En ese sentido, el ecosistema digital juega un rol fundamental. Si bien la penetración del e-commerce y los ‘marketplaces’ siguen en aumento, su ritmo de crecimiento se ha moderado respecto al 2024, en parte por un mercado más competitivo y hábitos de consumo en transformación. Por ello, resulta clave sostener una estrategia omnicanal sólida que conecte con los consumidores y eleve su experiencia.

Estos resultados del primer semestre reafirman que la industria del consumo masivo está en constante transformación y exige adaptabilidad. Para finalizar este 2025, las empresas deben encontrar maneras de destacar en la ecuación de valor, ya sea ofreciendo un producto superior, precios más competitivos, una experiencia de compra excepcional o una ejecución sobresaliente. Esta diferenciación se convierte en el factor decisivo para prosperar en un mercado tan desafiante.

De cara al cierre del año, las perspectivas son positivas. Se proyecta un crecimiento del PBI de 3% y una inflación del 2%, configurando un entorno favorable para el consumo.

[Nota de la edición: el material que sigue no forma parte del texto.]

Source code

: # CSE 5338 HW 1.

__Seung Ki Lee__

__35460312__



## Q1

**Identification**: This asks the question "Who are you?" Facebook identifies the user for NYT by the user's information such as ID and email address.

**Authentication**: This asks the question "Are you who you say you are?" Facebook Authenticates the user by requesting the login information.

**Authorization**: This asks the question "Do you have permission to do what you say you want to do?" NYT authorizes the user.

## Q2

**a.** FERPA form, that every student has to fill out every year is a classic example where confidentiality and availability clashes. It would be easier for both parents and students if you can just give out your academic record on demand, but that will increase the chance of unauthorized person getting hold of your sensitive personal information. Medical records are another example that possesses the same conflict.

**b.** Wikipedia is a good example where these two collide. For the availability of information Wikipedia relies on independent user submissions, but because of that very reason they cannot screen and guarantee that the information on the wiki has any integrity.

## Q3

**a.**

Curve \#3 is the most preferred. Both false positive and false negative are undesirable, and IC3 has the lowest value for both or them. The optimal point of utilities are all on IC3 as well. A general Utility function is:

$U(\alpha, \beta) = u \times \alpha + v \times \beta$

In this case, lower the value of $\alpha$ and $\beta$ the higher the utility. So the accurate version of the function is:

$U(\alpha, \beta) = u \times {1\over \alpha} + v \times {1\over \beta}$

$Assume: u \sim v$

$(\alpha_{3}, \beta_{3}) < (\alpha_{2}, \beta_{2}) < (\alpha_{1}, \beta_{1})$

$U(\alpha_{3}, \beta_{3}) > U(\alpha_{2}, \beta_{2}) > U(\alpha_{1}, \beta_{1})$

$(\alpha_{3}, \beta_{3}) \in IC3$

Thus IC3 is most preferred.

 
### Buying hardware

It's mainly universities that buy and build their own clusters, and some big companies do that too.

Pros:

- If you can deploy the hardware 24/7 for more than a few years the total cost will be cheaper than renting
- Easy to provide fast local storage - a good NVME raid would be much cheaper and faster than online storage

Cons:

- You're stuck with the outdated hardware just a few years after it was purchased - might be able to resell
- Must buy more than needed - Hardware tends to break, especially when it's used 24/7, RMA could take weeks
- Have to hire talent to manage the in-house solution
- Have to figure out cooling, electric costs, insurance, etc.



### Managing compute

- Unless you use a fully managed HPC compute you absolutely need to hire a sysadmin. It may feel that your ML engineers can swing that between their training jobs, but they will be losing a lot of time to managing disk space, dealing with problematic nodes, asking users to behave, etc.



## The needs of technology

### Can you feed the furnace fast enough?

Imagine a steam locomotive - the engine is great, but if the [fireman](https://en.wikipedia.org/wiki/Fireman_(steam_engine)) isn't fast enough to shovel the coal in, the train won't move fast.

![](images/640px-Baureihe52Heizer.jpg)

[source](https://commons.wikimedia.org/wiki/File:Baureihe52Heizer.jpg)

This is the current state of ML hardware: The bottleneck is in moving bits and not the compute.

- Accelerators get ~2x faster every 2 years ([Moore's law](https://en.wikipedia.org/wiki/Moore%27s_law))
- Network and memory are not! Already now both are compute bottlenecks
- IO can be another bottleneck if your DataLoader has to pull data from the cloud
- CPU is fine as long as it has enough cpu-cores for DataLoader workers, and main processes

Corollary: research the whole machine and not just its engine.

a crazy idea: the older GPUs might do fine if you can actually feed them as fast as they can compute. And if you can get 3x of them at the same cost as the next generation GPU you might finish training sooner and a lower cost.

No obstante, factores externos, como el inicio del ciclo electoral 2026 podrían influir en la confianza del consumidor y la dinámica del mercado.

Todos los canales presentan oportunidades de crecimiento, pero la verdadera apuesta debe centrarse en hacer crecer las categorías, más que en disputar cuotas de mercado. Fomentar un crecimiento colaborativo y sostenible permitirá construir un ecosistema más sólido. Solo así será posible enfrentar los siguientes retos con una estrategia orientada al valor real que las marcas ofrecen.